* **The records**
========

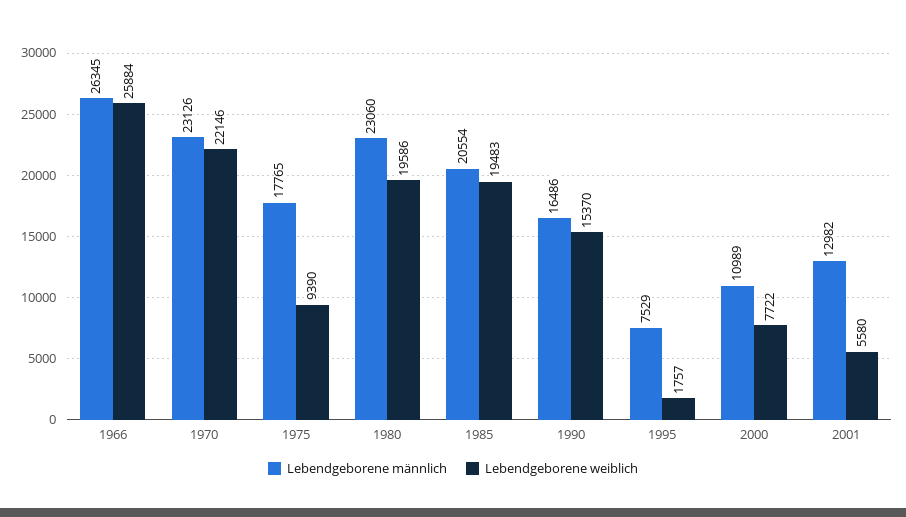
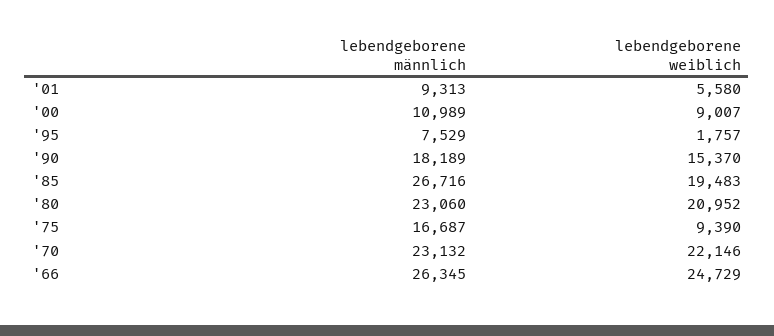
Lebendgeborene weiblich, 1966: 25884 -> 24729
Lebendgeborene männlich, 1970: 23126 -> 23132
Lebendgeborene männlich, 1975: 17765 -> 16687
Lebendgeborene weiblich, 1980: 19586 -> 20952
Lebendgeborene männlich, 1985: 20554 -> 26716
Lebendgeborene männlich, 1990: 16486 -> 18189
Lebendgeborene weiblich, 2000: 7722 -> 9007
Lebendgeborene männlich, 2001: 12982 -> 9313

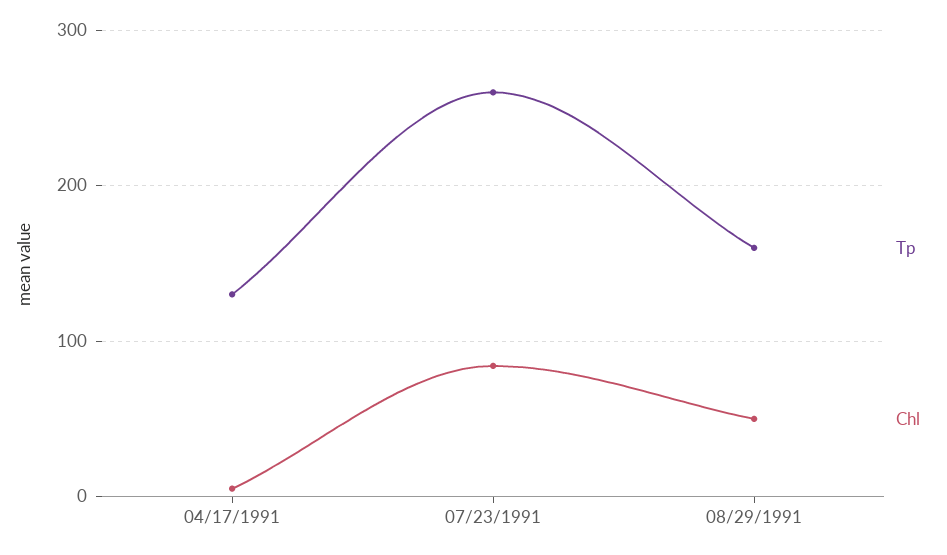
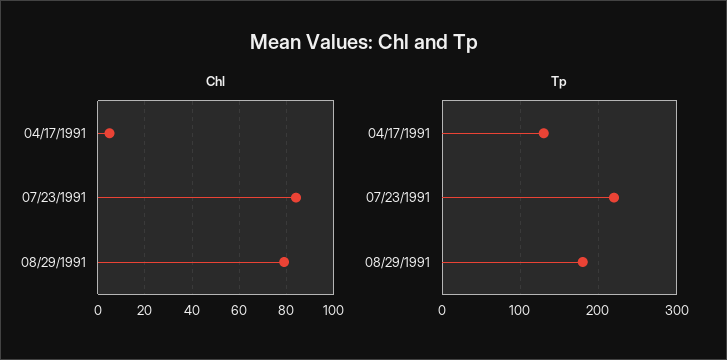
Tp, 07/23/1991: 260 -> 220
Tp, 08/29/1991: 160 -> 180
Chl, 08/29/1991: 50 -> 80

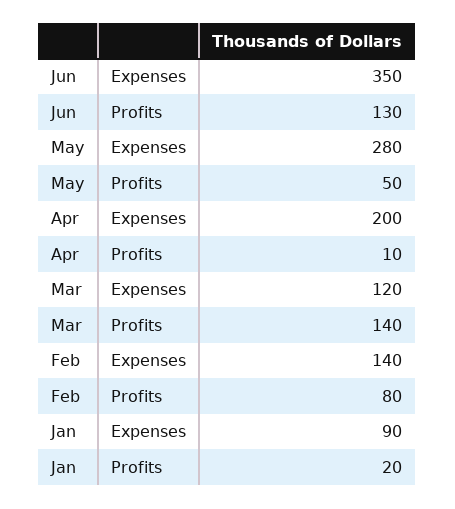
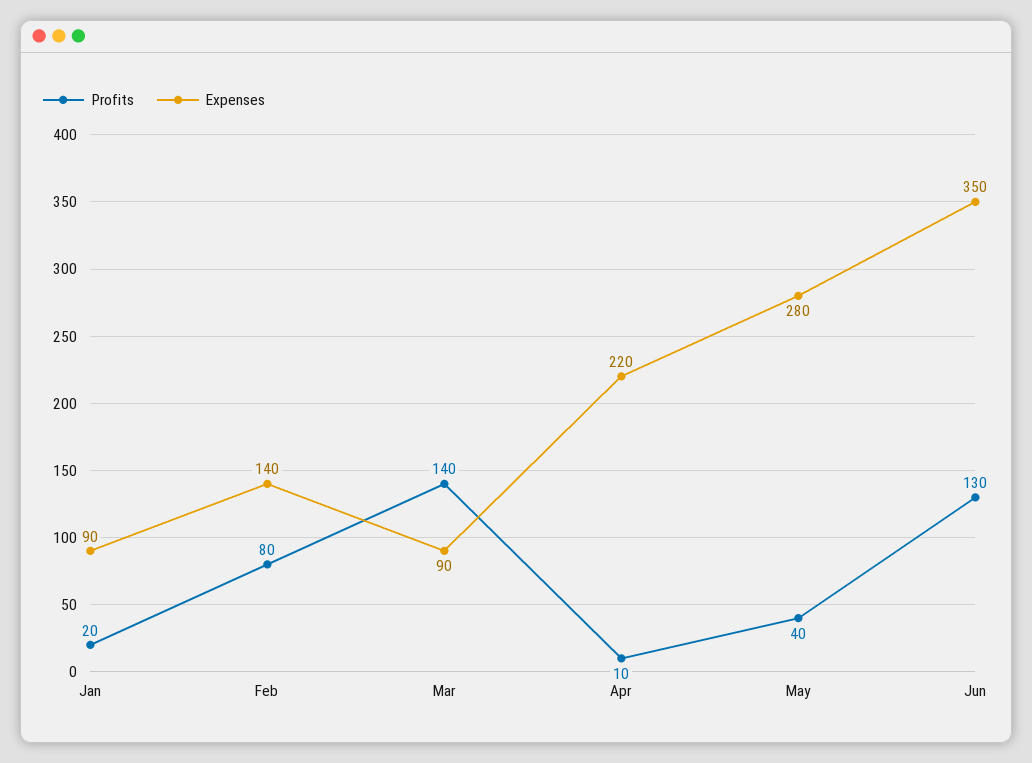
Profits, May: 50 -> 40
Expenses, Apr: 200 -> 220
Expenses, Mar: 120 -> 90

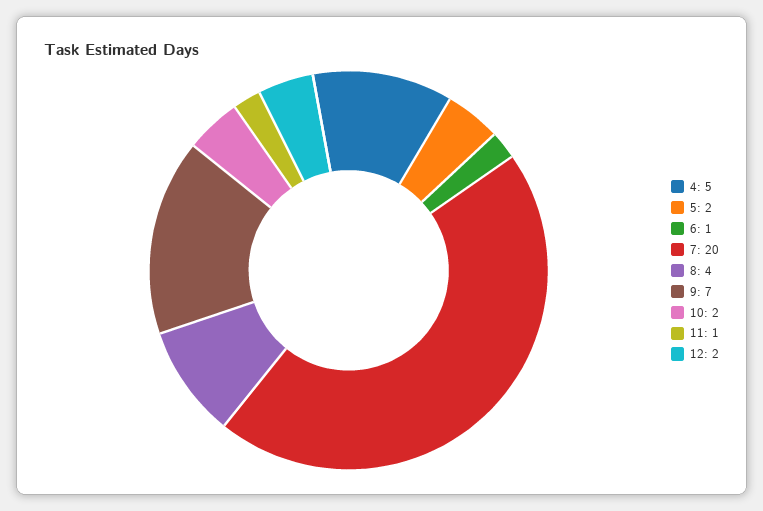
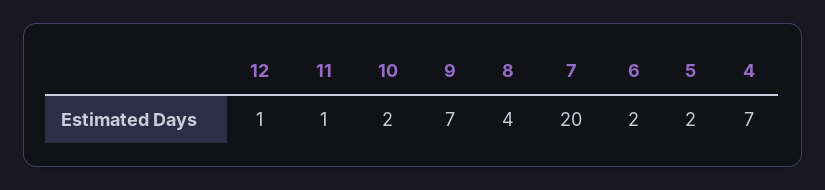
4: 5 -> 7
6: 1 -> 2
12: 2 -> 1

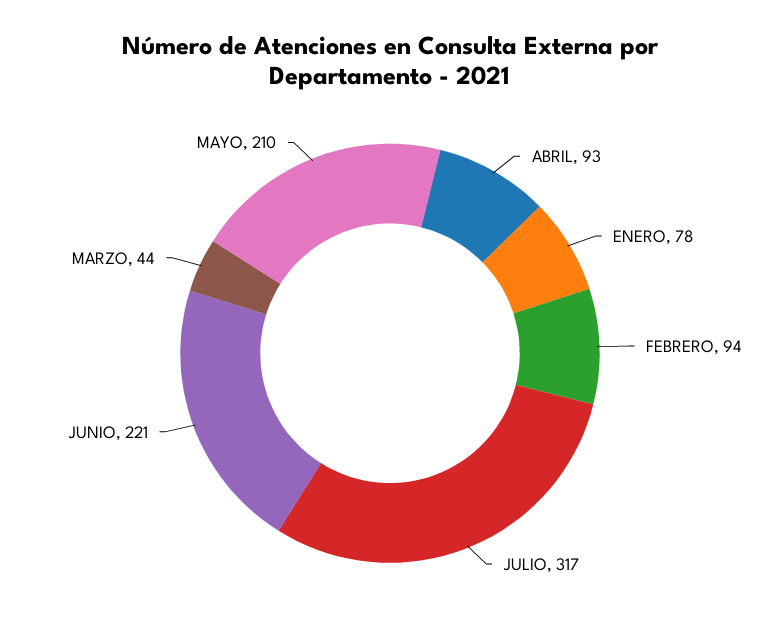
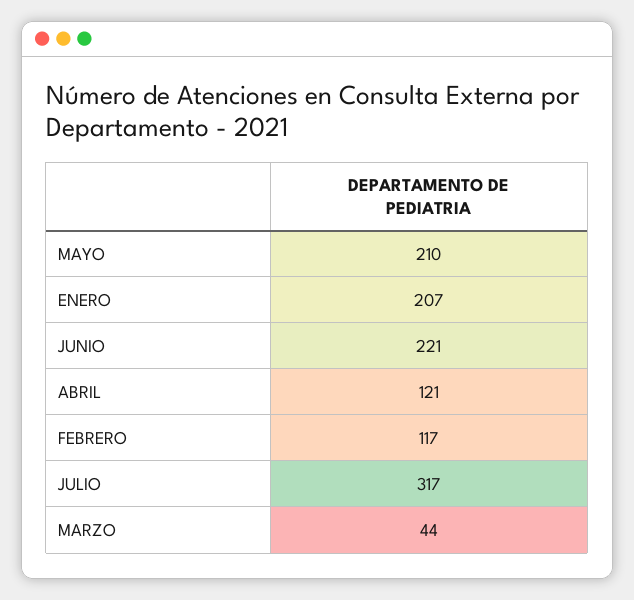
ABRIL: 93 -> 121
ENERO: 78 -> 207
FEBRERO: 94 -> 117

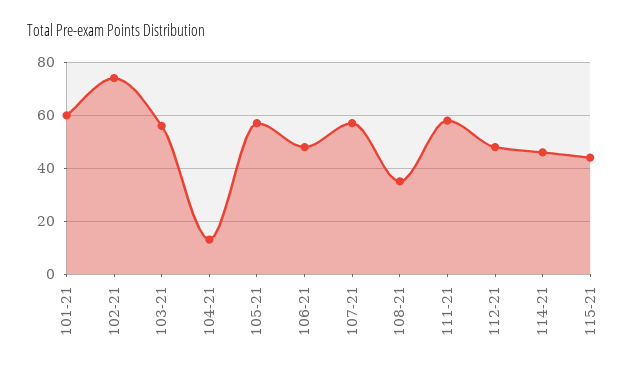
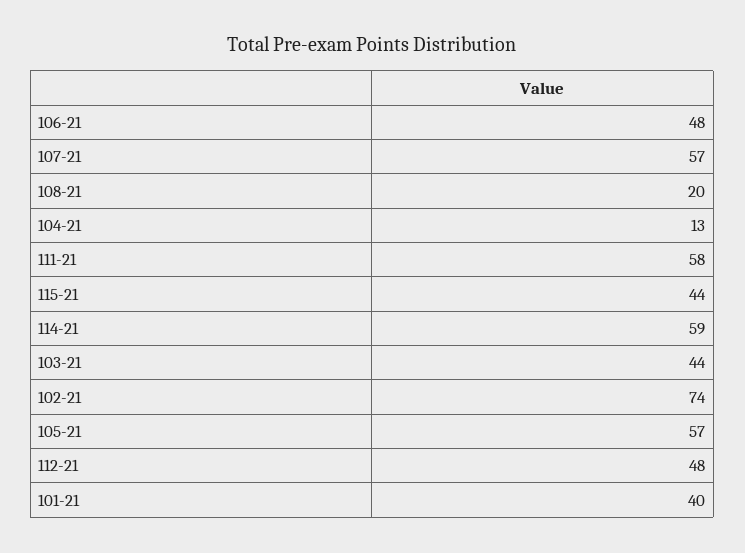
101-21: 60 -> 40
103-21: 55 -> 44
108-21: 35 -> 20
114-21: 45 -> 59

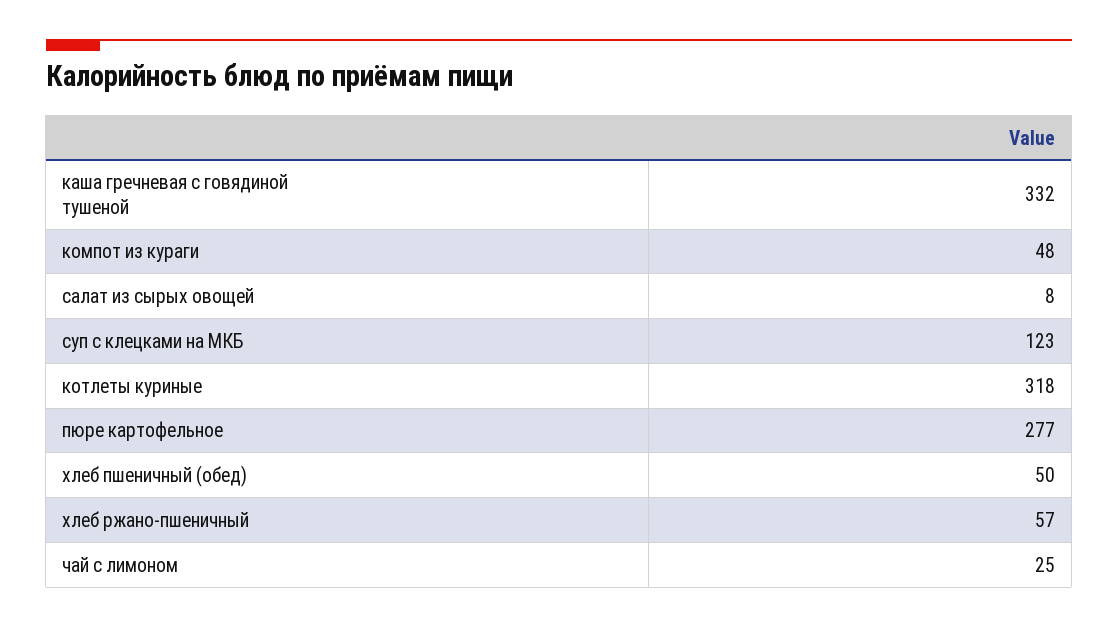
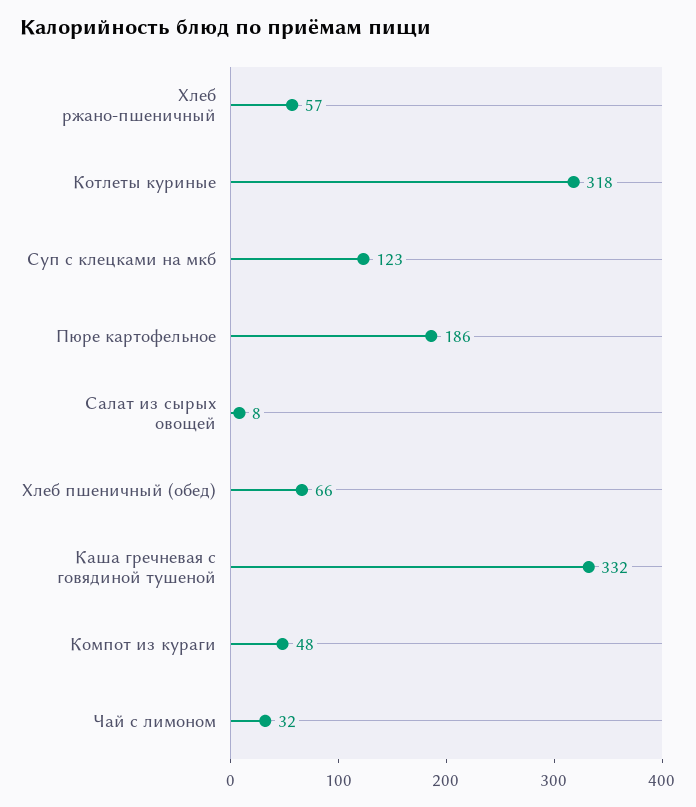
пюре картофельное: 277 -> 186
хлеб пшеничный (обед): 50 -> 66
чай с лимоном: 25 -> 32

========

Exactness is what counts here: copy each entry as given and omit its pictures.

Lebendgeborene weiblich, 1966: 25884 -> 24729
Lebendgeborene männlich, 1970: 23126 -> 23132
Lebendgeborene männlich, 1975: 17765 -> 16687
Lebendgeborene weiblich, 1980: 19586 -> 20952
Lebendgeborene männlich, 1985: 20554 -> 26716
Lebendgeborene männlich, 1990: 16486 -> 18189
Lebendgeborene weiblich, 2000: 7722 -> 9007
Lebendgeborene männlich, 2001: 12982 -> 9313

Tp, 07/23/1991: 260 -> 220
Tp, 08/29/1991: 160 -> 180
Chl, 08/29/1991: 50 -> 80

Profits, May: 50 -> 40
Expenses, Apr: 200 -> 220
Expenses, Mar: 120 -> 90

4: 5 -> 7
6: 1 -> 2
12: 2 -> 1

ABRIL: 93 -> 121
ENERO: 78 -> 207
FEBRERO: 94 -> 117

101-21: 60 -> 40
103-21: 55 -> 44
108-21: 35 -> 20
114-21: 45 -> 59

пюре картофельное: 277 -> 186
хлеб пшеничный (обед): 50 -> 66
чай с лимоном: 25 -> 32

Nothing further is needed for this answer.